— TEXT EXCERPT —
[Start of Attachment]

# Solved: Cue Club (pc games) problems



## Dunko9 (Apr 21, 2003)

hi everyone, happy xmas!

i got brand new cue club game. its fantastic BUT sometimes when i play pool, click for shoot, suddenly crash down, popup its say










What happened??

my pc window xp sp2.

im grateful if anyone help me.

cheers


----------



## Guyzer (Jul 3, 2004)

You may have better luck getting an answer if this was in the games section. I'll ask for it to be moved for you.


----------



## dvk01 (Dec 14, 2002)

If you click on the "see what data this report contains " and post that info here it MIGHT give some idea of what is wrong


----------



## Dunko9 (Apr 21, 2003)

dvk01 said:


> If you click on the "see what data this report contains " and post that info here it MIGHT give some idea of what is wrong


here report. hope you help me!

[End of Attachment]

Saved data entries:
[Start of Attachment]

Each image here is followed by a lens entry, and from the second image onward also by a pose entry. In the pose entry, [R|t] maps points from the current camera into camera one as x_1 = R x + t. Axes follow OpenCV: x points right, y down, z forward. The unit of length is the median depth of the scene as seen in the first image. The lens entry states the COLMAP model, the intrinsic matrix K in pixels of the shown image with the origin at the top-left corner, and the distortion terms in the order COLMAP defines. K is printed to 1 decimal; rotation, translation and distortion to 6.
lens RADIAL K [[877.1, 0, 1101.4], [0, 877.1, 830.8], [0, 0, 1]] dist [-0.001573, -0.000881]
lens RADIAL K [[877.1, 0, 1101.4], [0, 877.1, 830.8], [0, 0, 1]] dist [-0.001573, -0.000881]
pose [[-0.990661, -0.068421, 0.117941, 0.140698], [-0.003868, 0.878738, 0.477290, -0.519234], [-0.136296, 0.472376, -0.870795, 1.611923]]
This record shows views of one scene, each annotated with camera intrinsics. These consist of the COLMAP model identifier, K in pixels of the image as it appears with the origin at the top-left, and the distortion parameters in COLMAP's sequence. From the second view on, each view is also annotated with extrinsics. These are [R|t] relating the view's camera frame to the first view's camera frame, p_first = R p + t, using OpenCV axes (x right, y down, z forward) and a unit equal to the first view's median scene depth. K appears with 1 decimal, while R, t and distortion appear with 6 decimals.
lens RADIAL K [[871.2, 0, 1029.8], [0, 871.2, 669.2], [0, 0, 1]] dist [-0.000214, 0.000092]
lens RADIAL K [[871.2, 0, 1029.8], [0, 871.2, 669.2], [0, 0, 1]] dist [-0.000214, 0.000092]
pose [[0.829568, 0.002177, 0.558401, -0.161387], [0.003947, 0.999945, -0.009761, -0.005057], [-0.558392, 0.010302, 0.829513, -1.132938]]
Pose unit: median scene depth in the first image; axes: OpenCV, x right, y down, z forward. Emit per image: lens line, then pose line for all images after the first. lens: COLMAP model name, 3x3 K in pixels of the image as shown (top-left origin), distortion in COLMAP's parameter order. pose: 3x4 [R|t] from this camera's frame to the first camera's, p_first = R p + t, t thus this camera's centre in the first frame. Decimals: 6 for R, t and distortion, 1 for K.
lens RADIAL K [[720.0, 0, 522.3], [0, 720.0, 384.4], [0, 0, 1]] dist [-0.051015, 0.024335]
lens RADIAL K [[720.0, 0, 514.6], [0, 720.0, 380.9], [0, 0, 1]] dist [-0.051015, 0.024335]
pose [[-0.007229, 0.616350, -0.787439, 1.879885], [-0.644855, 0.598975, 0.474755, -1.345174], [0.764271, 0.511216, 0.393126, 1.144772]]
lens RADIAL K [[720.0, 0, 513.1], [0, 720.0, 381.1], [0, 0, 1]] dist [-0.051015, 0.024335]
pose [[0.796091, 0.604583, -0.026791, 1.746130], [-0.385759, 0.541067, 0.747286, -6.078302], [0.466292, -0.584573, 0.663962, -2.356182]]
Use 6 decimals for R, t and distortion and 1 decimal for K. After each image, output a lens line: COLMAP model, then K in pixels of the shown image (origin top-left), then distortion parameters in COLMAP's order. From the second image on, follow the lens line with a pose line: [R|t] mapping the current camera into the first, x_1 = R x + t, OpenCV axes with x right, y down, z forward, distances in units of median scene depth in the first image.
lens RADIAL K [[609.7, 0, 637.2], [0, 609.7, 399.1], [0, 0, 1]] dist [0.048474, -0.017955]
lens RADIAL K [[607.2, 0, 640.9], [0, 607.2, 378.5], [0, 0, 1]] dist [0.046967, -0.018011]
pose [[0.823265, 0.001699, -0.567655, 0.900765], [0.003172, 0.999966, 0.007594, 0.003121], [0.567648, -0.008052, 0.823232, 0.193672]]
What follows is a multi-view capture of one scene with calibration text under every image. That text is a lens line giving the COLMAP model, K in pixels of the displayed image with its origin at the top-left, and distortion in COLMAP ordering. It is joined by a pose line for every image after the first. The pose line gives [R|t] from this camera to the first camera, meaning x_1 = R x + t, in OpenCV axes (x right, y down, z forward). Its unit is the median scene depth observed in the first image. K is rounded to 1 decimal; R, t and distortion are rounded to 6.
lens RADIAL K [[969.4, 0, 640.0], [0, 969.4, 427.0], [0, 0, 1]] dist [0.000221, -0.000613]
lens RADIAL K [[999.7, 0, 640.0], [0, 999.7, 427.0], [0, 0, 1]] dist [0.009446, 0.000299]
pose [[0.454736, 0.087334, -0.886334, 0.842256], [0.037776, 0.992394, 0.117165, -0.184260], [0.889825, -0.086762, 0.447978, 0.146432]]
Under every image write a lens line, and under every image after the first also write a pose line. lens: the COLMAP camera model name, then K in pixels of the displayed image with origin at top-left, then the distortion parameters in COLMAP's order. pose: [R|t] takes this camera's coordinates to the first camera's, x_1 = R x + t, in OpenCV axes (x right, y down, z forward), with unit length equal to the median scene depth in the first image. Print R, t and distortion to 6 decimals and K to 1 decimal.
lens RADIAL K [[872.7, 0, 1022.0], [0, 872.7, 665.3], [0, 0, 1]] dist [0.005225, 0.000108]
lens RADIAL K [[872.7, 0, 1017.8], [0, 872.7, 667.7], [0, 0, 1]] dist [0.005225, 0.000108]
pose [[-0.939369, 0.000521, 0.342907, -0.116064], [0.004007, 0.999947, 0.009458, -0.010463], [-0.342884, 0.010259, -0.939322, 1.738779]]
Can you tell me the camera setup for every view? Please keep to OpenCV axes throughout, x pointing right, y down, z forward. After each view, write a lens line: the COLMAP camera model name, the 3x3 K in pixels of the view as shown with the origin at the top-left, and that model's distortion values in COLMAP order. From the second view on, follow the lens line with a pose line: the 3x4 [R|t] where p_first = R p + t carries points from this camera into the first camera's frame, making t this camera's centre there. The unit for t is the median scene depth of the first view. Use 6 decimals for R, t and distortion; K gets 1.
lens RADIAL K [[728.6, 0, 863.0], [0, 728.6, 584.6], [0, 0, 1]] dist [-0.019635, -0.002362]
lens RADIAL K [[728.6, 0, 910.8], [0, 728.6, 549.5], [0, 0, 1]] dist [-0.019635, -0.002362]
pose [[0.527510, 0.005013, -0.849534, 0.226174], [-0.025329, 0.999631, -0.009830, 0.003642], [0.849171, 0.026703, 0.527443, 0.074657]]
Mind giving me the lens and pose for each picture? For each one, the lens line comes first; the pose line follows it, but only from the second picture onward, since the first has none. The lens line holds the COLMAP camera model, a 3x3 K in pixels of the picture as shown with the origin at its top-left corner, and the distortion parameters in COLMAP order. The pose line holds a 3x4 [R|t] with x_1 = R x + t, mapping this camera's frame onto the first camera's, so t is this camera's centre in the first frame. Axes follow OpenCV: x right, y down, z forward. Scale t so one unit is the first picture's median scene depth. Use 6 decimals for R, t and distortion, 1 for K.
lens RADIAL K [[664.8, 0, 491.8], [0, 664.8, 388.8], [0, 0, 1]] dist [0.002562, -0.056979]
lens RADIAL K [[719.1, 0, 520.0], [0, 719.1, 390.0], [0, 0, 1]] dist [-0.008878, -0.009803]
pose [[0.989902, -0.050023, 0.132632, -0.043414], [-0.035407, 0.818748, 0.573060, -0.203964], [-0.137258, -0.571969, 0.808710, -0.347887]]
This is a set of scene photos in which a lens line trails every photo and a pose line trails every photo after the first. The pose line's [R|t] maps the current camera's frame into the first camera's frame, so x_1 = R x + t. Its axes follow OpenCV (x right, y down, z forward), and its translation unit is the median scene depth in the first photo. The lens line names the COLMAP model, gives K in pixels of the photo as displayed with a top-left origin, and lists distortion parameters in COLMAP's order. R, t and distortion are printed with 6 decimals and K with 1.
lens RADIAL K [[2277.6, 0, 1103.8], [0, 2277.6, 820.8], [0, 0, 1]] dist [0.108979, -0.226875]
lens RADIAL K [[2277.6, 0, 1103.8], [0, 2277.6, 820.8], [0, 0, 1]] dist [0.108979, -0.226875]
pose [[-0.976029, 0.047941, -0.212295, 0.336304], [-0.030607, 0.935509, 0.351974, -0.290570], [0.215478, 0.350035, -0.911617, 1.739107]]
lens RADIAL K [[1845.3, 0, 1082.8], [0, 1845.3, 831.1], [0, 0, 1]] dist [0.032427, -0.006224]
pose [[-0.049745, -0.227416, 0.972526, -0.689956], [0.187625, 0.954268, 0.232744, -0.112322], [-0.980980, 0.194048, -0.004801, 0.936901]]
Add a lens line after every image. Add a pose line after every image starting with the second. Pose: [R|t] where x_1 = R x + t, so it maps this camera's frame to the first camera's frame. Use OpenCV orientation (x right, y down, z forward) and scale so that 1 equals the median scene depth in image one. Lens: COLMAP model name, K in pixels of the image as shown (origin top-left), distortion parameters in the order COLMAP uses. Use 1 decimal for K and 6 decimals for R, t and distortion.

[End of Attachment]

— YOUR TASK —
Write what comes next in the Cue Club crash thread, starting right after its final post.

— RESPONSE AREA —
----------



## Dunko9 (Apr 21, 2003)

dvk01 said:


> If you click on the "see what data this report contains " and post that info here it MIGHT give some idea of what is wrong


hello?

you see above.

anyone help me?


----------



## Dunko9 (Apr 21, 2003)

Done. I have get rid of PC-CD Cue Club game. i pay download from Bulldog for Cue Club. its working. nothing crash. its perfect! im very happy!!  

i think its problems with pc-cd.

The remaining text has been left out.